# WHAT IS REQUIRED
Pick out every line in the data below that contains the string "ナイトクリア", and copy each one in full.

[Dataset entries]
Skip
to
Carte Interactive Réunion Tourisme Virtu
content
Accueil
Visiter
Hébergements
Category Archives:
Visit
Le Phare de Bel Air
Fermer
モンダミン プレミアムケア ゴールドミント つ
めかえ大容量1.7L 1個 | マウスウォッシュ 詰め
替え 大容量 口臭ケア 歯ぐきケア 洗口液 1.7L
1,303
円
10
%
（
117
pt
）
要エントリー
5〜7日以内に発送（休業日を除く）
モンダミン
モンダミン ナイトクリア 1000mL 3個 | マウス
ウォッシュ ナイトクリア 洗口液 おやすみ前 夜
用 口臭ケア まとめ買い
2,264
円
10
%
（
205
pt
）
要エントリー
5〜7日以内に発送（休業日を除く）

...

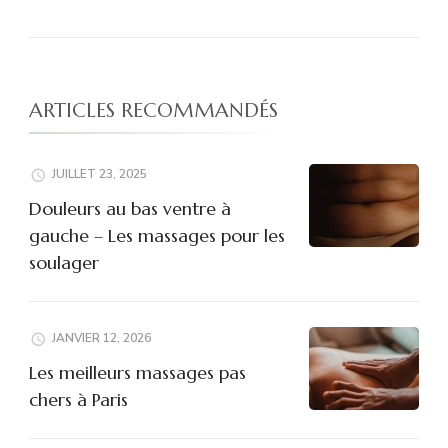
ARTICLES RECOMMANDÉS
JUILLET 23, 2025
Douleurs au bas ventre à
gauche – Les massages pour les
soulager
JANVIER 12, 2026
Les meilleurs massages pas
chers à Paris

# ANSWER
モンダミン ナイトクリア 1000mL 3個 | マウス
ウォッシュ ナイトクリア 洗口液 おやすみ前 夜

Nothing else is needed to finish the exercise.